*DOCUMENT EXCERPT*:
========
Learning to live (almost) without adverbs. Are there any that you just can't, or don't want, to give up?

"Gently" is at the top of the adverbs I want on my freebie list.

Probably "dryly" or "wryly" as well for very brief remarks that are challenging to completely attribute attitude to by content or context alone. It's unnatural to type out "in a dry tone of voice" or describe expressions or gestures in order to avoid a single word.

I have a brief motto that guides me when I write: "Adverbs are best used like spices, sparingly and strategically."
 
This thread links nicely to the one asking about English exam results, because I couldn't have given an example of an adverb to save my life, which is why I got 4s for both my English GCSEs :) Honestly ... <- is that one? :confused:
 
This thread links nicely to the one asking about English exam results, because I couldn't have given an example of an adverb to save my life, which is why I got 4s for both my English GCSEs :) Honestly ... <- is that one? :confused:

LOL. That is indeed an adverb.
 
Yipee - I just used "wryly" as in
“What a cow.” Hannah sniffed wryly. “She knew I’d cry.”

"Wryly" is one I won't let go of altogether. It's an attitude and tone of voice that's hard to characterize in a word or two, and sometimes it matters.
========
*DATASET ENTRIES*:
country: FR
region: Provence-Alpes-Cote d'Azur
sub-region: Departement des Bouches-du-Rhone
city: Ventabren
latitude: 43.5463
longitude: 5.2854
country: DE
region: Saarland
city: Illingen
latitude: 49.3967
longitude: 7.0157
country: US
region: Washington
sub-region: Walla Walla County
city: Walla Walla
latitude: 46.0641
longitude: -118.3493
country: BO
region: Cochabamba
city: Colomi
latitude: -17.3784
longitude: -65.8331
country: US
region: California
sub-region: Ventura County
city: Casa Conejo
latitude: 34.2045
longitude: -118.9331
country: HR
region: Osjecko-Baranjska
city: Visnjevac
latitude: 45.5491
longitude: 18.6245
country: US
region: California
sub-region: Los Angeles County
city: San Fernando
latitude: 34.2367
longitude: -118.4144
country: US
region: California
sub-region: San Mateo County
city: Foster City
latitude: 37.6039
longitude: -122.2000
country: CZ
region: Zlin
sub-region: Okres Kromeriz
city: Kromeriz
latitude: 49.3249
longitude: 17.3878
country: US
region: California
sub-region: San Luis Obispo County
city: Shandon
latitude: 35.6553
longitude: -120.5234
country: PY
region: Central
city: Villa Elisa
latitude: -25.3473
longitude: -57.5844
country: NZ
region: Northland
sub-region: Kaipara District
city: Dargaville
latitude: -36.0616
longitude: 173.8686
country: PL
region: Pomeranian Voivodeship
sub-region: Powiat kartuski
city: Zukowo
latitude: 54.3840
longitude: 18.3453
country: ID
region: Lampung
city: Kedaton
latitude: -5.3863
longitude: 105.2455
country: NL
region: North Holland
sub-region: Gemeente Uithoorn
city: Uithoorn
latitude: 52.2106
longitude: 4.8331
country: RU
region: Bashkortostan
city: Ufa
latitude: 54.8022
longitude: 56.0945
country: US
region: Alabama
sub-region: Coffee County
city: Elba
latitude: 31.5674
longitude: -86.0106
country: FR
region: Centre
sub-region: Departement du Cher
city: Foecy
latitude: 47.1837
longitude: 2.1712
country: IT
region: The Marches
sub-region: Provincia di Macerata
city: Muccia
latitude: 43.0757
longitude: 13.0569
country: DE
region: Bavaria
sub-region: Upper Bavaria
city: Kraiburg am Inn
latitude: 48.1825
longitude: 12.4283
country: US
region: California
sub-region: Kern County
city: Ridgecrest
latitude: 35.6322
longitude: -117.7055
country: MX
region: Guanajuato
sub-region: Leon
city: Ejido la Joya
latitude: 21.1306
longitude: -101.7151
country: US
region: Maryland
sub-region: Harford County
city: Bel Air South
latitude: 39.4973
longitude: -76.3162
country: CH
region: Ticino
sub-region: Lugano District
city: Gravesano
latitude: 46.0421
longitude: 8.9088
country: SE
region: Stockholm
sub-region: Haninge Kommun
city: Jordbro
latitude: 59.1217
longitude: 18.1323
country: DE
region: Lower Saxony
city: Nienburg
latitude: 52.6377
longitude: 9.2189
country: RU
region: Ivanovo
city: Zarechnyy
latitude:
========
*TASK 1*: In the adverb discussion, which adverb is at the top of the list that one writer wants to keep?
*TASK 2*: Repeat word for word the passage of the adverb discussion that begins with "I have a brief" and ends with "sometimes it matters.".
The records are not needed here.

*FINAL ANSWER 1*: "Gently."

*FINAL ANSWER 2*:
I have a brief motto that guides me when I write: "Adverbs are best used like spices, sparingly and strategically."
 
This thread links nicely to the one asking about English exam results, because I couldn't have given an example of an adverb to save my life, which is why I got 4s for both my English GCSEs :) Honestly ... <- is that one? :confused:
 
This thread links nicely to the one asking about English exam results, because I couldn't have given an example of an adverb to save my life, which is why I got 4s for both my English GCSEs :) Honestly ... <- is that one? :confused:

LOL. That is indeed an adverb.
 
Yipee - I just used "wryly" as in
“What a cow.” Hannah sniffed wryly. “She knew I’d cry.”

"Wryly" is one I won't let go of altogether. It's an attitude and tone of voice that's hard to characterize in a word or two, and sometimes it matters.